Dominic was the spokesperson for the (NMOA) on fishing rights, often acting as an intermediary between Native and white fisherman. In 1975 a lawsuit, United States v. Michigan, was filed concerning those fishing rights and she testified to tribal procedures for issuing licenses and penalties for infractions. The 1979 ruling allowed tribes to continue with gill net fishing, though controversy would continue until 1985 over fishing rights. In 1976, upon her husband's death, Dominic became president of the NMOA and led the organization until her death.
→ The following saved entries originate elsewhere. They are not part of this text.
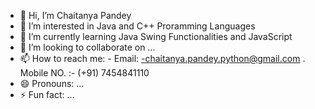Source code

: - 👋 Hi, I’m Chaitanya Pandey
- 👀 I’m interested in Java and C++ Proramming Languages
- 🌱 I’m currently learning Java Swing Functionalities and JavaScript
- 💞️ I’m looking to collaborate on ...
- 📫 How to reach me: - Email: -chaitanya.pandey.python@gmail.com . Mobile NO. :- (+91) 7454841110
- 😄 Pronouns: ...
- ⚡ Fun fact: ...

<!---
Chaitu1712/Chaitu1712 is a ✨ special ✨ repository because its `README.md` (this file) appears on your GitHub profile.
You can click the Preview link to take a look at your changes.
--->
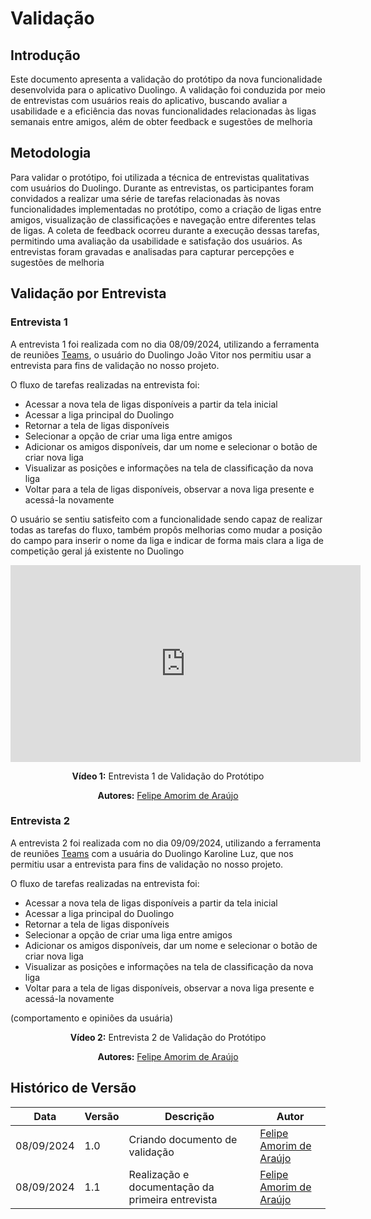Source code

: # Validação

## Introdução

Este documento apresenta a validação do protótipo da nova funcionalidade desenvolvida para o aplicativo Duolingo. A validação foi conduzida por meio de entrevistas com usuários reais do aplicativo, buscando avaliar a usabilidade e a eficiência das novas funcionalidades relacionadas às ligas semanais entre amigos, além de obter feedback e sugestões de melhoria

## Metodologia

Para validar o protótipo, foi utilizada a técnica de entrevistas qualitativas com usuários do Duolingo. Durante as entrevistas, os participantes foram convidados a realizar uma série de tarefas relacionadas às novas funcionalidades implementadas no protótipo, como a criação de ligas entre amigos, visualização de classificações e navegação entre diferentes telas de ligas. A coleta de feedback ocorreu durante a execução dessas tarefas, permitindo uma avaliação da usabilidade e satisfação dos usuários. As entrevistas foram gravadas e analisadas para capturar percepções e sugestões de melhoria

## Validação por Entrevista

### Entrevista 1

A entrevista 1 foi realizada com no dia 08/09/2024, utilizando a ferramenta de reuniões [Teams](../../Planejamento/comunicacao.md#teams), o usuário do Duolingo João Vitor nos permitiu usar a entrevista para fins de validação no nosso projeto.

O fluxo de tarefas realizadas na entrevista foi:

- Acessar a nova tela de ligas disponíveis a partir da tela inicial
- Acessar a liga principal do Duolingo
- Retornar a tela de ligas disponíveis
- Selecionar a opção de criar uma liga entre amigos
- Adicionar os amigos disponíveis, dar um nome e selecionar o botão de criar nova liga
- Visualizar as posições e informações na tela de classificação da nova liga
- Voltar para a tela de ligas disponíveis, observar a nova liga presente e acessá-la novamente

O usuário se sentiu satisfeito com a funcionalidade sendo capaz de realizar todas as tarefas do fluxo, também propôs melhorias como mudar a posição do campo para inserir o nome da liga e indicar de forma mais clara a liga de competição geral já existente no Duolingo

<center>

<iframe width="560" height="315" src="https://www.youtube.com/embed/iMdAUJWdz5U?si=PCwyL3Z01Ffjj4Yk" title="YouTube video player" frameborder="0" allow="accelerometer; autoplay; clipboard-write; encrypted-media; gyroscope; picture-in-picture; web-share" referrerpolicy="strict-origin-when-cross-origin" allowfullscreen></iframe>

**Vídeo 1:** Entrevista 1 de Validação do Protótipo

**Autores:** [Felipe Amorim de Araújo](https://github.com/lipeaaraujo)

</center>

### Entrevista 2

A entrevista 2 foi realizada com no dia 09/09/2024, utilizando a ferramenta de reuniões [Teams](../../Planejamento/comunicacao.md#teams) com a usuária do Duolingo Karoline Luz, que nos permitiu usar a entrevista para fins de validação no nosso projeto.

O fluxo de tarefas realizadas na entrevista foi:

- Acessar a nova tela de ligas disponíveis a partir da tela inicial
- Acessar a liga principal do Duolingo
- Retornar a tela de ligas disponíveis
- Selecionar a opção de criar uma liga entre amigos
- Adicionar os amigos disponíveis, dar um nome e selecionar o botão de criar nova liga
- Visualizar as posições e informações na tela de classificação da nova liga
- Voltar para a tela de ligas disponíveis, observar a nova liga presente e acessá-la novamente

(comportamento e opiniões da usuária)

<center>

**Vídeo 2:** Entrevista 2 de Validação do Protótipo

**Autores:** [Felipe Amorim de Araújo](https://github.com/lipeaaraujo)

</center>

## Histórico de Versão

<center>

| Data | Versão | Descrição | Autor |
| ---- | ------ | --------- | ----- |
| 08/09/2024 | 1.0 | Criando documento de validação | [Felipe Amorim de Araújo](https://github.com/lipeaaraujo) |
| 08/09/2024 | 1.1 | Realização e documentação da primeira entrevista | [Felipe Amorim de Araújo](https://github.com/lipeaaraujo) |

</center>
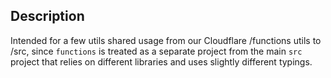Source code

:## Description

Intended for a few utils shared usage from our Cloudflare /functions utils to /src, since `functions` is treated as a separate project from the main `src` project that relies on different libraries and uses slightly different typings.
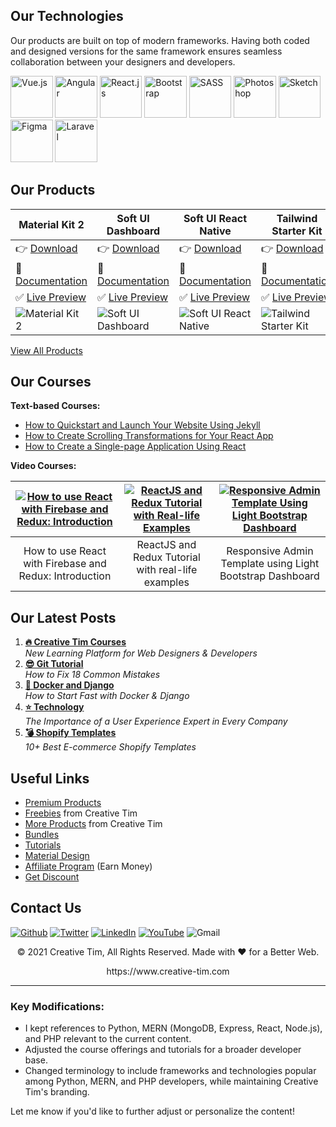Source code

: 
## Our Technologies

Our products are built on top of modern frameworks. Having both coded and designed versions for the same framework ensures seamless collaboration between your designers and developers.

<p>
  <img src="https://s3.amazonaws.com/creativetim_bucket/tim_static_images/presentation-page/vue.jpg" width="67.5px" alt="Vue.js" />
  <img src="https://s3.amazonaws.com/creativetim_bucket/tim_static_images/presentation-page/angular.jpg" width="67.5px" alt="Angular" />
  <img src="https://s3.amazonaws.com/creativetim_bucket/tim_static_images/presentation-page/react.jpg" width="67.5px" alt="React.js" />
  <img src="https://s3.amazonaws.com/creativetim_bucket/tim_static_images/presentation-page/bootstrap.jpg" width="67.5px" alt="Bootstrap" />
  <img src="https://s3.amazonaws.com/creativetim_bucket/tim_static_images/presentation-page/sass.jpg" width="67.5px" alt="SASS" />
  <img src="https://s3.amazonaws.com/creativetim_bucket/tim_static_images/presentation-page/ps.jpg" width="67.5px" alt="Photoshop" />
  <img src="https://s3.amazonaws.com/creativetim_bucket/tim_static_images/presentation-page/sketch.jpg" width="67.5px" alt="Sketch" />
  <img src="https://s3.amazonaws.com/creativetim_bucket/tim_static_images/presentation-page/figma.jpg" width="67.5px" alt="Figma" />
  <img src="https://s3.amazonaws.com/creativetim_bucket/tim_static_images/presentation-page/icon-laravel.jpg" width="67.5px" alt="Laravel" />
</p>

## Our Products

Material Kit 2 | Soft UI Dashboard | Soft UI React Native | Tailwind Starter Kit  
-------------- | ----------------- | -------------------- | ---------------------  
👉 [Download](https://www.creative-tim.com/product/material-kit) | 👉 [Download](https://www.creative-tim.com/product/soft-ui-dashboard) | 👉 [Download](https://www.creative-tim.com/product/soft-ui-react-native) | 👉 [Download](https://github.com/creativetimofficial/tailwind-starter-kit)  
📖 [Documentation](https://www.creative-tim.com/learning-lab/bootstrap/overview/material-kit) | 📖 [Documentation](https://www.creative-tim.com/learning-lab/bootstrap/overview/soft-ui-dashboard) | 📖 [Documentation](https://www.creative-tim.com/learning-lab/react-native/overview/soft) | 📖 [Documentation](https://www.creative-tim.com/learning-lab/tailwind-starter-kit/documentation/download)  
✅ [Live Preview](https://demos.creative-tim.com/material-kit/index.html) | ✅ [Live Preview](https://demos.creative-tim.com/soft-ui-dashboard/pages/dashboard.html) | ✅ [Live Preview](https://demos.creative-tim.com/soft-ui-react-native/) | ✅ [Live Preview](https://www.creative-tim.com/learning-lab/tailwind-starter-kit/presentation)  
![Material Kit 2](https://s3.amazonaws.com/creativetim_bucket/products/38/original/material-kit.jpg?1633601280) | ![Soft UI Dashboard](https://s3.amazonaws.com/creativetim_bucket/products/450/original/opt_sd_free_thumbnail.jpg?1617715816) | ![Soft UI React Native](https://s3.amazonaws.com/creativetim_bucket/products/490/original/opt_soft_ui_react_native_thumbnail.jpg?1625576346) | ![Tailwind Starter Kit](https://raw.githubusercontent.com/creativetimofficial/public-assets/master/creative-tim/opt_tsp_tailwindcss_thumbnail.jpg)

[View All Products](https://www.creative-tim.com/templates)

## Our Courses

**Text-based Courses:**

- [How to Quickstart and Launch Your Website Using Jekyll](https://www.creative-tim.com/blog/webdesign/quickstart-launch-website-using-jekyll)
- [How to Create Scrolling Transformations for Your React App](https://www.creative-tim.com/blog/webdesign/create-scrolling-transformations-react-app)
- [How to Create a Single-page Application Using React](https://www.creative-tim.com/blog/react/create-single-page-application-using-react)

**Video Courses:**

|[![How to use React with Firebase and Redux: Introduction](https://img.youtube.com/vi/BMPHfnAA9iI/mqdefault.jpg)](https://www.creative-tim.com/courses "How to use React with Firebase and Redux: Introduction")|[![ReactJS and Redux Tutorial with Real-life Examples](https://img.youtube.com/vi/raKV5Rb8oOM/mqdefault.jpg)](https://www.creative-tim.com/courses "ReactJS and Redux Tutorial with real-life examples")|[![Responsive Admin Template Using Light Bootstrap Dashboard](https://img.youtube.com/vi/vt5hemH8I9w/mqdefault.jpg)](https://www.creative-tim.com/courses "Responsive Admin Template using Light Bootstrap Dashboard")  
|:--:|:--:|:--:|  
|How to use React with Firebase and Redux: Introduction|ReactJS and Redux Tutorial with real-life examples|Responsive Admin Template using Light Bootstrap Dashboard|

## Our Latest Posts

1. **[🔥 Creative Tim Courses](https://www.creative-tim.com/blog/creative-tim/new-learning-resources-web-designers/)** <br> *New Learning Platform for Web Designers & Developers*
2. **[😎 Git Tutorial](https://www.creative-tim.com/blog/educational-tech/git-tutorial-fix-common-mistakes/)** <br> *How to Fix 18 Common Mistakes*
3. **[🙏 Docker and Django](https://www.creative-tim.com/blog/django-template/docker-and-django-how-to-start-fast/)** <br> *How to Start Fast with Docker & Django*
4. **[⭐️ Technology](https://www.creative-tim.com/blog/ux/importance-user-experience-expert/)** <br> *The Importance of a User Experience Expert in Every Company*
5. **[💣 Shopify Templates](https://www.creative-tim.com/blog/shopify-themes/best-ecommerce-shopify-templates/)** <br> *10+ Best E-commerce Shopify Templates*

## Useful Links

- [Premium Products](https://www.creative-tim.com/templates/premium)
- [Freebies](https://www.creative-tim.com/templates/free) from Creative Tim
- [More Products](https://www.creative-tim.com/templates) from Creative Tim
- [Bundles](https://www.creative-tim.com/bundles)
- [Tutorials](https://www.youtube.com/channel/UCVyTG4sCw-rOvB9oHkzZD1w)
- [Material Design](https://www.creative-tim.com/design-system/material)
- [Affiliate Program](https://www.creative-tim.com/affiliates/new) (Earn Money)
- [Get Discount](https://www.creative-tim.com/coupon)

## Contact Us

[<img alt="Github" src="https://img.shields.io/badge/GitHub-%2312100E.svg?&style=for-the-badge&logo=Github&logoColor=white" />](https://github.com/creativetimofficial) [<img alt="Twitter" src="https://img.shields.io/badge/twitter-%231DA1F2.svg?&style=for-the-badge&logo=twitter&logoColor=white" />](https://twitter.com/CreativeTim) [<img alt="LinkedIn" src="https://img.shields.io/badge/linkedin-%230077B5.svg?&style=for-the-badge&logo=linkedin&logoColor=white" />](https://www.linkedin.com/in/creative-tim-1b54778b) [<img alt="YouTube" src="https://img.shields.io/badge/YouTube-FF0000?style=for-the-badge&logo=youtube&logoColor=white" />](https://www.youtube.com/channel/UCVyTG4sCw-rOvB9oHkzZD1w) <img alt="Gmail" src="https://img.shields.io/badge/Gmail-D14836?style=for-the-badge&logo=gmail&logoColor=white" />

<p align="center">© 2021 Creative Tim, All Rights Reserved. Made with ❤️ for a Better Web.</p>
<p align="center">https://www.creative-tim.com</p>

---

### Key Modifications:
- I kept references to Python, MERN (MongoDB, Express, React, Node.js), and PHP relevant to the current content.
- Adjusted the course offerings and tutorials for a broader developer base.
- Changed terminology to include frameworks and technologies popular among Python, MERN, and PHP developers, while maintaining Creative Tim's branding.

Let me know if you'd like to further adjust or personalize the content!
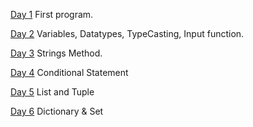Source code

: 
[Day 1](./aug1.py) First program.

[Day 2](./aug2.py)  Variables, Datatypes, TypeCasting, Input function.

[Day 3](./aug3.py) Strings Method.

[Day 4](./aug4.py) Conditional Statement 

[Day 5](./aug5.py) List and Tuple

[Day 6](./aug6.py) Dictionary & Set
Throughout the 1970s, she traveled giving assistance to Odawa with their genealogical records to allow them to participate in the claim distribution and fought to secure that $1.8 million of those funds were set aside for tribes which did not gain federal recognition. She was noted as one of the most influential Native Americans in the state, having led the NMOA to become the largest American Indian organization in the state. In 1979, she was honored by The Detroit News as "Michiganian of the Year".

==Death and legacy==
Dominic died on 21 December 1981 in Petoskey at Northern Michigan Hospital. She was posthumously inducted into the Michigan Women's Hall of Fame in 1996. Eventually all the bands of the NOMA would gain recognition, though three of the bands, the Burt Lake Band of Ottawa and Chippewa Indians, the Swan Creek Black River Confederated Ojibwa Tribes of Michigan, Mackinac Bands of Chippewa and Ottawa Indians, and ironically, her own band, the Grand River Band of Ottawas are only recognized at the state level. In 1998, the federal government finally agreed to distribute the funds awarded to the Odawa. Having been held in trust since 1971, the final amount of the award was close to $74 million. In 2014, Dominic was again recognized by the Michigan Women's Historical Center and Hall of Fame, during an exhibit hosted to celebrate six women involved in the struggle for Civil Rights.